_Sezione del documento:_

• • • •

Non sbagliano a chiamarli invisibili. Perché Francesca è lì, ogni giorno. Nessuno sa niente di lei, nessuno ricorda il suo volto se non gli viene fatto notare.  La si “vede”, insomma, ma è come una immagine che non si riflette nello specchio. Non rimane impressa nella mente. A me è rimasta impressa la sua voce, la sua confusione e la ricerca di “luce”. Per smettere di stare nell’ombra, per tornare a riflettersi nello specchio sociale.

«Sono anni che non vivo più, che non posso prepararmi un cappuccino o un tè per i fatti miei. Non sei libero di far nulla e ti senti trattato come un animale». Francesca legge molto, ci confessa. E dal sacchetto bianco tira fuori un quaderno rosso, con i fogli bianchi, senza righe. «Li divido per argomento», ci spiega con aria seria. Scorgo appunti ordinati, mentre sfoglia velocemente le pagine: date, annotazioni per ricordare cosa sia successo in un singolo giorno. E’ come se la sua vita non abbia tempo, come se per esistere dovesse scrivere. Scriversi.

Sono tanti gli invisibili di questa città. Gente dimenticata nell’ombra, illuminata dal sorriso di pochi angeli, ma comunque sola. Perché fa troppo male domandarsi: e se succedesse a me?

• • • •

_Da svolgere:_
1. Riassumi in due frasi il paragrafo del testo che comincia con «Sono anni che non vivo più», conservandone i fatti principali.
2. Nel testo, di che colore è il quaderno che Francesca estrae dal sacchetto bianco?

• • • •

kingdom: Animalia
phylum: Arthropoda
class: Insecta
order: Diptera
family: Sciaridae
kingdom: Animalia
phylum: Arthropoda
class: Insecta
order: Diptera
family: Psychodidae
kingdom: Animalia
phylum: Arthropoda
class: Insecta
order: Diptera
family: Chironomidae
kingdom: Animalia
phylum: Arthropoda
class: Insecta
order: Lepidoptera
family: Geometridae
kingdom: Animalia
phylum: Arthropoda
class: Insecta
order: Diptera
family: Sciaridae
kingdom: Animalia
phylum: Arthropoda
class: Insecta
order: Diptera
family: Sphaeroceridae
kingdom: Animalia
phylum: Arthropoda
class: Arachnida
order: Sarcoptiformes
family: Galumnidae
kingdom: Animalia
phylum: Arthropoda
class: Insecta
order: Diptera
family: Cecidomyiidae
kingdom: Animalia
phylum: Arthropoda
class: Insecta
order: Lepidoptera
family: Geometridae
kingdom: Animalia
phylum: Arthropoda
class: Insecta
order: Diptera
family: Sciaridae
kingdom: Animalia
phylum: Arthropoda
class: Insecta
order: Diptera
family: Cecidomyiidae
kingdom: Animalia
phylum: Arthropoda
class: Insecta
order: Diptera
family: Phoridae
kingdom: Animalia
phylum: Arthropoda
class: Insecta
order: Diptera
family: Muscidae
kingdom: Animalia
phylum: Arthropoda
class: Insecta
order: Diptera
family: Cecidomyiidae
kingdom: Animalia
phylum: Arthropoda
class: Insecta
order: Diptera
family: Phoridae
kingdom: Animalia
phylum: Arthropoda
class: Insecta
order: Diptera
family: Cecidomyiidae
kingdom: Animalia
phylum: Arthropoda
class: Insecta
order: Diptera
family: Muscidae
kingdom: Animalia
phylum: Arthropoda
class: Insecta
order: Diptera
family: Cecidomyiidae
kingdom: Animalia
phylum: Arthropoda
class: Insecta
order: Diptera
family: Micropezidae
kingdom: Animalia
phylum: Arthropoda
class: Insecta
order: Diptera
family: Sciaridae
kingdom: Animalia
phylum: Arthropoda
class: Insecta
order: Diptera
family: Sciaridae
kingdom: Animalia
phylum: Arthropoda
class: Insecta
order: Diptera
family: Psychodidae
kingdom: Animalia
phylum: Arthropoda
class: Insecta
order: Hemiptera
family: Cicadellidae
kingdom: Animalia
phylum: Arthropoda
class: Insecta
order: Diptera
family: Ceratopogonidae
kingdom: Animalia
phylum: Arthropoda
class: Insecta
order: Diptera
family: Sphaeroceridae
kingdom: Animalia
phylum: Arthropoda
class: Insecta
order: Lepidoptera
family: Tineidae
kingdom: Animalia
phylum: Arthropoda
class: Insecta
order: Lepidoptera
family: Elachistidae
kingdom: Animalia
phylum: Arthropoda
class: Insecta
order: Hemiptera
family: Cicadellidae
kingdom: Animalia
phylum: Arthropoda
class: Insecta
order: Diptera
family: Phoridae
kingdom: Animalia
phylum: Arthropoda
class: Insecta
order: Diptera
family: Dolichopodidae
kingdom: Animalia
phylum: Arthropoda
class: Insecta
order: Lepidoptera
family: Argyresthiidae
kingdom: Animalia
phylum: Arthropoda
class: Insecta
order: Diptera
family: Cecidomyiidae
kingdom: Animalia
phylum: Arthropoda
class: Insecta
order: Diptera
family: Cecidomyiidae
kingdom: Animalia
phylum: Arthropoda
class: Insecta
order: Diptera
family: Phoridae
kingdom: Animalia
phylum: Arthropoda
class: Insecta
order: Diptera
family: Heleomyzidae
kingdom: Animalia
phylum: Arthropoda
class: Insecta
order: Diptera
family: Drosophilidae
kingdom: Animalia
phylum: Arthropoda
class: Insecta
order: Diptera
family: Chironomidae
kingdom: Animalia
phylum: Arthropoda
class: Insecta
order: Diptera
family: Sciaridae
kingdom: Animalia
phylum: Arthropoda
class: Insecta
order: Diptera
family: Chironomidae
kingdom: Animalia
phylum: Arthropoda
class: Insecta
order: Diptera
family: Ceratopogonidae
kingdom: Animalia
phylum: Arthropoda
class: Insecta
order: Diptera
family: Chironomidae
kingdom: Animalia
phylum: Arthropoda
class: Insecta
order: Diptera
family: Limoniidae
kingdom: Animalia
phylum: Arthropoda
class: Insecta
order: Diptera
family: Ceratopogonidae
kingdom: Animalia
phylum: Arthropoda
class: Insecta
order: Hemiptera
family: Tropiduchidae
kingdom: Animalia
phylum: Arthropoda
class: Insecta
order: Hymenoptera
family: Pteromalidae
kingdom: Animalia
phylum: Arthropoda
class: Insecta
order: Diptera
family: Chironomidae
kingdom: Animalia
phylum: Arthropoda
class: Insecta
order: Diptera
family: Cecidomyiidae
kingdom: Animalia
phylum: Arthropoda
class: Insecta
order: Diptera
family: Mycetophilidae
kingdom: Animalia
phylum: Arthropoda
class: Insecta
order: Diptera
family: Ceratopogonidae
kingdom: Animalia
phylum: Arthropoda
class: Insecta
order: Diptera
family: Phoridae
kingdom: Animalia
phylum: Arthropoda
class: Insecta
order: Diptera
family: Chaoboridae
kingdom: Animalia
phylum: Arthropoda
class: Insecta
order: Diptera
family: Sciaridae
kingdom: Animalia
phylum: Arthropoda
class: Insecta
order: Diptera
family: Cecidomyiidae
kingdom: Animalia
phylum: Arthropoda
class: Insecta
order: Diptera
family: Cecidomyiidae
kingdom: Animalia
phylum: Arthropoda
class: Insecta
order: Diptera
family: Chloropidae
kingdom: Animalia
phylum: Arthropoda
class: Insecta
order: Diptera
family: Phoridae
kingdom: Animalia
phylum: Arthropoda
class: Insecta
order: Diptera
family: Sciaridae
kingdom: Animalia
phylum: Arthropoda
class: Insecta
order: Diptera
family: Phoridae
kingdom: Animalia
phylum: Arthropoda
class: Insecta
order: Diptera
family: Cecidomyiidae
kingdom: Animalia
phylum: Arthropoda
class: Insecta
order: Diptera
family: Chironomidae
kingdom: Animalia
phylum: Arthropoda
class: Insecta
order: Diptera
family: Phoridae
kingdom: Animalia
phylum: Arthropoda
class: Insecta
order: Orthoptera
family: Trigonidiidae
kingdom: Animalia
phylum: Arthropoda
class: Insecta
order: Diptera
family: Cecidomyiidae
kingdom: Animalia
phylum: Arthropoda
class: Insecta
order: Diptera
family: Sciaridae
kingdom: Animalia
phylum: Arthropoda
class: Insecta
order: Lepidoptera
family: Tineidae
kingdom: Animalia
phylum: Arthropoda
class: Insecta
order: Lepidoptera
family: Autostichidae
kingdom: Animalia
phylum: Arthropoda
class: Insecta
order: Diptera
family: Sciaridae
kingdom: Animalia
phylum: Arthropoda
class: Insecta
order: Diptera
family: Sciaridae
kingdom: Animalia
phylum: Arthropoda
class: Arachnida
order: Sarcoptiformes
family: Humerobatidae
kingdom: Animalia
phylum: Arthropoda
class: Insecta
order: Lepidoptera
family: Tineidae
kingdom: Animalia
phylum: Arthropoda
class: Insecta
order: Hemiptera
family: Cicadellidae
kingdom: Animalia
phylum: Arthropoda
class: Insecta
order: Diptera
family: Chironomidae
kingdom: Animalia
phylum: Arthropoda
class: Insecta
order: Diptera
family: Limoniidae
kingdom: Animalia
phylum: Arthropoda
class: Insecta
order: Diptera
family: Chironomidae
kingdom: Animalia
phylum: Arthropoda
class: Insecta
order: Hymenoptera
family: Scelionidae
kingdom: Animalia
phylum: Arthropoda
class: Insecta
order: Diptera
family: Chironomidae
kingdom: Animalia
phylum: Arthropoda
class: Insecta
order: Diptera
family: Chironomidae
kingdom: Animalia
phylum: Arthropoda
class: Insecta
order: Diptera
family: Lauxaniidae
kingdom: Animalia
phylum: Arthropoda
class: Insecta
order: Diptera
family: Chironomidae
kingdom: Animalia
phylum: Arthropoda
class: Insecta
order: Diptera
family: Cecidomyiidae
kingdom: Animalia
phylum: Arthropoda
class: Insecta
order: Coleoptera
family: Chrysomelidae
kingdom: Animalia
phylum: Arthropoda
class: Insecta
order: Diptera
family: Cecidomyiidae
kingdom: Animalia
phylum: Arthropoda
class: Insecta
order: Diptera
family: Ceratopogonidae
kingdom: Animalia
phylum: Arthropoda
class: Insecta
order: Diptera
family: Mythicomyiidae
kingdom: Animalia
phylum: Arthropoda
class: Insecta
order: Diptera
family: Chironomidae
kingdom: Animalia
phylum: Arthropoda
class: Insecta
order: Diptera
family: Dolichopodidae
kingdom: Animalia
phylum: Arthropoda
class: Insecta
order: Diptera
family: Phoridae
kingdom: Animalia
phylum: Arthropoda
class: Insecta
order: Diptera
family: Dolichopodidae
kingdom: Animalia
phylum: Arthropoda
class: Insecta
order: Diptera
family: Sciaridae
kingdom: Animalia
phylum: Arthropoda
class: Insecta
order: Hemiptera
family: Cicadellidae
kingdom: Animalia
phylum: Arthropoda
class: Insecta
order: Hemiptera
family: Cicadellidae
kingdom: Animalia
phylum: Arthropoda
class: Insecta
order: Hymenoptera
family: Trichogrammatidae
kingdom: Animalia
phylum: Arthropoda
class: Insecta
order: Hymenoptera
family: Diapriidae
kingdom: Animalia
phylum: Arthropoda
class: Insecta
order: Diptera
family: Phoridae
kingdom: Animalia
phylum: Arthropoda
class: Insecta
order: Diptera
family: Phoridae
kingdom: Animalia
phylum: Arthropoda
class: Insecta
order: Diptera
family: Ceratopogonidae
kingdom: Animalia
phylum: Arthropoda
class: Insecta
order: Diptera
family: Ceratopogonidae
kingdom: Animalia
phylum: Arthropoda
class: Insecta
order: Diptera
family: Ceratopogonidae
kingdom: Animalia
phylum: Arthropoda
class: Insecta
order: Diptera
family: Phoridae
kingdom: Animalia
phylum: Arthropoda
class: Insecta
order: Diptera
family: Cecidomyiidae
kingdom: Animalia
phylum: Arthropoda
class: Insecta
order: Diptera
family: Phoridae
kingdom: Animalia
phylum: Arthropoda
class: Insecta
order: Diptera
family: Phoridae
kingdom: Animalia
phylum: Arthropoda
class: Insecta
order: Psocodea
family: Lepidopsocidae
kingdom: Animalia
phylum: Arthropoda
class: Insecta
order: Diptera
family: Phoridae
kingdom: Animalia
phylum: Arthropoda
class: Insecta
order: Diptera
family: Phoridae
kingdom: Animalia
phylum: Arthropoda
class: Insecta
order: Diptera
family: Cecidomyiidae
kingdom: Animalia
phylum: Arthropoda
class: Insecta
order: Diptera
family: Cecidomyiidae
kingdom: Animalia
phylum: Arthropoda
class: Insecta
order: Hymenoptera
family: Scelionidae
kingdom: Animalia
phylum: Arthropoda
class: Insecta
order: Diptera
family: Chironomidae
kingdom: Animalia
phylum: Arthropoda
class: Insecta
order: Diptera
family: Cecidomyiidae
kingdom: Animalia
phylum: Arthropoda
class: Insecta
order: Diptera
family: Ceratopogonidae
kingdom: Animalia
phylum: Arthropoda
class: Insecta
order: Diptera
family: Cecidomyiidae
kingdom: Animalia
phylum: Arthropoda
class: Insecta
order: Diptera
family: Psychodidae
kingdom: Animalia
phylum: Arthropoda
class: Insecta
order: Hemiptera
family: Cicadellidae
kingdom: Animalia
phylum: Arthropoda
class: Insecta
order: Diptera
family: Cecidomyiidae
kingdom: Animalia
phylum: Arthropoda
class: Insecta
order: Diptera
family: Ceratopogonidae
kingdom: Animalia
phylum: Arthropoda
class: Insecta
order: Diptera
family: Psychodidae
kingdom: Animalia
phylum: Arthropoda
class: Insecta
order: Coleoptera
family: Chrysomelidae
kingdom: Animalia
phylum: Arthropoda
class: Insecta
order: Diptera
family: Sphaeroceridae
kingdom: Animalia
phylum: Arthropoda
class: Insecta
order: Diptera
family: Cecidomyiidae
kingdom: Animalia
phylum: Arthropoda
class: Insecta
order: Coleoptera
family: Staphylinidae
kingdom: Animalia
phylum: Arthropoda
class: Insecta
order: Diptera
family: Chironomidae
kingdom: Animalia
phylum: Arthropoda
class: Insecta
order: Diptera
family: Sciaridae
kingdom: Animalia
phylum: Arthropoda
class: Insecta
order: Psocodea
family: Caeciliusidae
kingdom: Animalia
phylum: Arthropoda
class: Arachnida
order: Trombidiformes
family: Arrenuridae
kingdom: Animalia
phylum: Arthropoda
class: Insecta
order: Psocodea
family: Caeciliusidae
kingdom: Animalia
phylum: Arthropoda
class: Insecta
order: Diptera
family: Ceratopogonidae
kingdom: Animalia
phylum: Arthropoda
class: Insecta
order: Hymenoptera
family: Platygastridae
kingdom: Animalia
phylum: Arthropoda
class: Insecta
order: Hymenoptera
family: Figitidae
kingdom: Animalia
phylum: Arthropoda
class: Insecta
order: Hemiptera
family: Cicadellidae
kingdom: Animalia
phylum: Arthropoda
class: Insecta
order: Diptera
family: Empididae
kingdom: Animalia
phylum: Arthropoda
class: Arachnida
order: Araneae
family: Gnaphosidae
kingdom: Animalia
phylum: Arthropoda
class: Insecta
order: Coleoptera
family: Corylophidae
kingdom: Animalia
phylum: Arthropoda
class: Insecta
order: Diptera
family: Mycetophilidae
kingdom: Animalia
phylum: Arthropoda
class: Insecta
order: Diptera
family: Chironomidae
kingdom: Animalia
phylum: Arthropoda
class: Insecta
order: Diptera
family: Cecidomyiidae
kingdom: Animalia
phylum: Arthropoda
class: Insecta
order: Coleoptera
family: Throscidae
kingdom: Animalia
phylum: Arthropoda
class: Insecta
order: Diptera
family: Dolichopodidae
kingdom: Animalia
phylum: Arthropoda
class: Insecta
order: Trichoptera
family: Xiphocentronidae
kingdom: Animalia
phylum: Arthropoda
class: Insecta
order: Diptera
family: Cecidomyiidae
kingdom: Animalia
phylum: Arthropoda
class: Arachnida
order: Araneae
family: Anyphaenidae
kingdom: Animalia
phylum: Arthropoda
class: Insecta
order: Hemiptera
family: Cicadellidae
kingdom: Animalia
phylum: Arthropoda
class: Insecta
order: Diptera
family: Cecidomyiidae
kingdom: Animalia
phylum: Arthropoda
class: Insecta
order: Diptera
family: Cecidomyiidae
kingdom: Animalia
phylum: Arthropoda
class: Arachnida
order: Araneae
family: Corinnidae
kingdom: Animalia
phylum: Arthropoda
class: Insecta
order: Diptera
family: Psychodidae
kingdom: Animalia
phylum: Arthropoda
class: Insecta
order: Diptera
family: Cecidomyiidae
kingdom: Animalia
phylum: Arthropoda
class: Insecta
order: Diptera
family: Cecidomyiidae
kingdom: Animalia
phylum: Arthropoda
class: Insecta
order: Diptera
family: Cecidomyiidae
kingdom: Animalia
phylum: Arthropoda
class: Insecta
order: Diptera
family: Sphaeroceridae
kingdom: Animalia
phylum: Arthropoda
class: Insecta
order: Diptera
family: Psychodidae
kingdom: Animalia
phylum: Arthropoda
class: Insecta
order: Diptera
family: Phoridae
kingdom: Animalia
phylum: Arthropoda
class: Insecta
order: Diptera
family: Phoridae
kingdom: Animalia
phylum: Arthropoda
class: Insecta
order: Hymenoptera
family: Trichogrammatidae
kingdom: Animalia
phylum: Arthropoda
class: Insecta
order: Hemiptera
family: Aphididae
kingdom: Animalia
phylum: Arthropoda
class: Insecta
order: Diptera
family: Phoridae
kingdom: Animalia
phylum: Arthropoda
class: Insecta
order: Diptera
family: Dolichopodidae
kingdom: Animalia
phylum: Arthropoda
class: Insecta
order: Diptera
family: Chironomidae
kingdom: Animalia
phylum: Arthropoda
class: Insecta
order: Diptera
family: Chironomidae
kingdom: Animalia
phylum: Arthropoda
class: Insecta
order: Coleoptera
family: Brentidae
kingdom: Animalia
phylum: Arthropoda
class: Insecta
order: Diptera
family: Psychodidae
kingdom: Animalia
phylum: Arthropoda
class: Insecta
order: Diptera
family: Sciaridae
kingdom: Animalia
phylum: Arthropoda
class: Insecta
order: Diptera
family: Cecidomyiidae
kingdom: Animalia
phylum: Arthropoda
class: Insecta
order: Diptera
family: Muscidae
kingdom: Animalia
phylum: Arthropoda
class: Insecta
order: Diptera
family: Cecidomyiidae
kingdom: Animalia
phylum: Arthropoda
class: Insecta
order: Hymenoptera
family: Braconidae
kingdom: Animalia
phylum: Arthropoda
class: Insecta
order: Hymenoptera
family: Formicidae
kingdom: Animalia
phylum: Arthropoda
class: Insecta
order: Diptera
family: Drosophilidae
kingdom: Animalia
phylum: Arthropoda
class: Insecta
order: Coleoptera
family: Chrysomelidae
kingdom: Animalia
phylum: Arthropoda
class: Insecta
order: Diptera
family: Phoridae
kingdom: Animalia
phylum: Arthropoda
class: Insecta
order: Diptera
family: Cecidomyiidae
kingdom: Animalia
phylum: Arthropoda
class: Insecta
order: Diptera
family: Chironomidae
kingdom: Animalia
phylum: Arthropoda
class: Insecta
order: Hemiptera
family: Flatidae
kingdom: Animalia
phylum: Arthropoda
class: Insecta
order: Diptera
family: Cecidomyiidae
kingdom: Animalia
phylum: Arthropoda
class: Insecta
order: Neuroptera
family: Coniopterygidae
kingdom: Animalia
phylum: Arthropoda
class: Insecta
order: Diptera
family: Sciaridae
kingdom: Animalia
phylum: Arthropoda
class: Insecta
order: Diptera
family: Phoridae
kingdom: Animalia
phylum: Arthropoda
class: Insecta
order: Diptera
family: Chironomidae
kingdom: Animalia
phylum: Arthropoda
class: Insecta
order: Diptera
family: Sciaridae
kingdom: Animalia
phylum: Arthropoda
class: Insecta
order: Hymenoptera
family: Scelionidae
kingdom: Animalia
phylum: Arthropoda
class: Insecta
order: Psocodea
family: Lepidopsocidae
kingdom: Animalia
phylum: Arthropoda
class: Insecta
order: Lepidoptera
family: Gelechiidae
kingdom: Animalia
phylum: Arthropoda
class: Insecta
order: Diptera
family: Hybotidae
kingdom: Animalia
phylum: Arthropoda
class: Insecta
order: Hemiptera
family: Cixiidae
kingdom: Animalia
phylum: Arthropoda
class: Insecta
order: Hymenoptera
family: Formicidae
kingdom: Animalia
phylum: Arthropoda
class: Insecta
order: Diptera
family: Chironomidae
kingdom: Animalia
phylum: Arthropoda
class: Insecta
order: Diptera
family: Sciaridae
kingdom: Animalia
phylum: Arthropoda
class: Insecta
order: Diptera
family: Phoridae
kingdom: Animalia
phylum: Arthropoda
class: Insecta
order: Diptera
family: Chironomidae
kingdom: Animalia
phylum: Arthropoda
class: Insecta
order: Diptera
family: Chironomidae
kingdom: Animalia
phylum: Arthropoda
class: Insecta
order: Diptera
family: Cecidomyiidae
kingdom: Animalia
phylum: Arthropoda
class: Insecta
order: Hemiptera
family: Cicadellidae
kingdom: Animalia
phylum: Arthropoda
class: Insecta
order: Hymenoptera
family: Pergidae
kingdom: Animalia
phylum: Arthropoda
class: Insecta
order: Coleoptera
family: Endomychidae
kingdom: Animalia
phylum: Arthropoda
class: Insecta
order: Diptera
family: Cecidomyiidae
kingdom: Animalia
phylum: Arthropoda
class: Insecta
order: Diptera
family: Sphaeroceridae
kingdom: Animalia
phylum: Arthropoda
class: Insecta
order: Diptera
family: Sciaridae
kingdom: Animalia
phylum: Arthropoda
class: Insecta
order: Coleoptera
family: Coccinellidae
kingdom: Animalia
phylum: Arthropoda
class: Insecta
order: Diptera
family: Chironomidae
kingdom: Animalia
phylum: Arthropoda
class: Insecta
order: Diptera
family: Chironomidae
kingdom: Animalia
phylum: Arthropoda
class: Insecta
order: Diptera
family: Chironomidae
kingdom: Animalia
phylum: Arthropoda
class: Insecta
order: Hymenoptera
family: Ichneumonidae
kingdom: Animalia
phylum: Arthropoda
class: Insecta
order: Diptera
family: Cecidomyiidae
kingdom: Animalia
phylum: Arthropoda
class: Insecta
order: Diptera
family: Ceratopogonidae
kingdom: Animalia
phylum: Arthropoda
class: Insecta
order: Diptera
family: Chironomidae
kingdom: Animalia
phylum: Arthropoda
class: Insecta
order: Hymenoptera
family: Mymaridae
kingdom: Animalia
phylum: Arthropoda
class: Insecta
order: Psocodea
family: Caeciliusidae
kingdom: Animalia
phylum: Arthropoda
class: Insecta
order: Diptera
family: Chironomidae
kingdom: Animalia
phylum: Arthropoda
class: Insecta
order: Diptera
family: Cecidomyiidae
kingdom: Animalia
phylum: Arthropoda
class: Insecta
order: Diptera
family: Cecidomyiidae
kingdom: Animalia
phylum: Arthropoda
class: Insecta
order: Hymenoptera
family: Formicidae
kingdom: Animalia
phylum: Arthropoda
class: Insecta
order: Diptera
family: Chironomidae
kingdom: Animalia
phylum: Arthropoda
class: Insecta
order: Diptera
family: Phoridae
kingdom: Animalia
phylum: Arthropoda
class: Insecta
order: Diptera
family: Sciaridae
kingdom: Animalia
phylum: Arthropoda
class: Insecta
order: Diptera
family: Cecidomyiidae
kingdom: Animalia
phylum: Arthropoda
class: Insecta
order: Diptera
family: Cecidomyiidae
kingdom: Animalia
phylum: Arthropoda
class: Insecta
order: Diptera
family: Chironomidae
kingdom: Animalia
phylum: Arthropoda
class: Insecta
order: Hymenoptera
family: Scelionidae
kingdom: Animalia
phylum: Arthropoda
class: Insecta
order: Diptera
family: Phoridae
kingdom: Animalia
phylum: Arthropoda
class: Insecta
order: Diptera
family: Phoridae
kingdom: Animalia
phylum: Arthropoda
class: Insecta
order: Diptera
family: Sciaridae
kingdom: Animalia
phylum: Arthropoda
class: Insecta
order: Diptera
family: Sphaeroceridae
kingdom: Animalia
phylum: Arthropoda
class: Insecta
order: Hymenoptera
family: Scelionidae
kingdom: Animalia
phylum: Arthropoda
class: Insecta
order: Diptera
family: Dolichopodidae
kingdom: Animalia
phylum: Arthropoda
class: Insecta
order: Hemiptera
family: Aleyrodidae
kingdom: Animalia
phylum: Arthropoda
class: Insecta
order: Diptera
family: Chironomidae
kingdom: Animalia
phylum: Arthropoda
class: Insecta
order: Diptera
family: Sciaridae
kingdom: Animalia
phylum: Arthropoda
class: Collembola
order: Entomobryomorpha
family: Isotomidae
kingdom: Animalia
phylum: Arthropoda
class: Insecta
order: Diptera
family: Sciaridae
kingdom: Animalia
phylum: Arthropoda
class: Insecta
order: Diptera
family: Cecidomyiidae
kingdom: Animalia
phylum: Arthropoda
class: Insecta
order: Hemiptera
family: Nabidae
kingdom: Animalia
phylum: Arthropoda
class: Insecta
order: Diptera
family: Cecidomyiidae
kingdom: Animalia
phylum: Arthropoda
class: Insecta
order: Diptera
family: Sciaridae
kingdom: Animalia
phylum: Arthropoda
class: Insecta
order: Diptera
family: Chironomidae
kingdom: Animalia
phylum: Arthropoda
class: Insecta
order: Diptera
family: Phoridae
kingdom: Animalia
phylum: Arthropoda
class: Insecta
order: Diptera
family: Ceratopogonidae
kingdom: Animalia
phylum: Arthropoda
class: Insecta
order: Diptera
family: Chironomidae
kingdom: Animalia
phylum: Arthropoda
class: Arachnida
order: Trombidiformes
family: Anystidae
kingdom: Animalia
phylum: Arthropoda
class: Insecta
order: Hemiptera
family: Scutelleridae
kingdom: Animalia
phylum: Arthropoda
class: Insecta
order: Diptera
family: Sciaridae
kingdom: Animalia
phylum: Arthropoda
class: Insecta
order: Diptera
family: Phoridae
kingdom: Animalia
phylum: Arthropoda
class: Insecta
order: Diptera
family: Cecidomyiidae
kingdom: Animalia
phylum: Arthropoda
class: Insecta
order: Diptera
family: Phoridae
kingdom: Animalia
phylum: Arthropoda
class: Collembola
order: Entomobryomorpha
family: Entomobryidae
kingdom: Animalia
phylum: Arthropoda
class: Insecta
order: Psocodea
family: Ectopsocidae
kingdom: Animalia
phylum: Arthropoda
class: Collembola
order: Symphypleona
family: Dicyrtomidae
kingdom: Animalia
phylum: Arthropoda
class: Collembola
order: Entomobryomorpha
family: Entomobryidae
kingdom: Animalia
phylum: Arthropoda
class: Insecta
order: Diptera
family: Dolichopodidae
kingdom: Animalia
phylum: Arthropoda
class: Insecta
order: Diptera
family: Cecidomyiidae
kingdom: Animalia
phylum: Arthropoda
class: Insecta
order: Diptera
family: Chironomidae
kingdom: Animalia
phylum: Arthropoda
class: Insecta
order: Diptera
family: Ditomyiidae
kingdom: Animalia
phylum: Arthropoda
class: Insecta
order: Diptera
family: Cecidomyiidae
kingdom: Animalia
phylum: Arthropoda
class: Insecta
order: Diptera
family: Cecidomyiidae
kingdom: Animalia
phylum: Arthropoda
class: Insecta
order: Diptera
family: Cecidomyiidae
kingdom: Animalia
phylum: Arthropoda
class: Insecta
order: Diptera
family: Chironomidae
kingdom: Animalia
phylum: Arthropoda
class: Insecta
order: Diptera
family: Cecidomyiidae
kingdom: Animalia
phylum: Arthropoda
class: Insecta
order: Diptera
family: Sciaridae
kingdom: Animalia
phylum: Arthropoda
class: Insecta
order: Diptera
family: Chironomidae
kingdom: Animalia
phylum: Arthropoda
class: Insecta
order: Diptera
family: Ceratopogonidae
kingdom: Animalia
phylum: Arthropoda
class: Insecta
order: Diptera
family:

• • • •

_Soluzioni degli esercizi:_
1. Francesca racconta che da anni non vive più: non può prepararsi per conto suo nemmeno un cappuccino o un tè e si sente trattata come un animale. Legge molto e dal sacchetto bianco tira fuori un quaderno rosso a fogli bianchi senza righe, diviso per argomento, in cui annota date e fatti dei singoli giorni.

2. Il quaderno è rosso.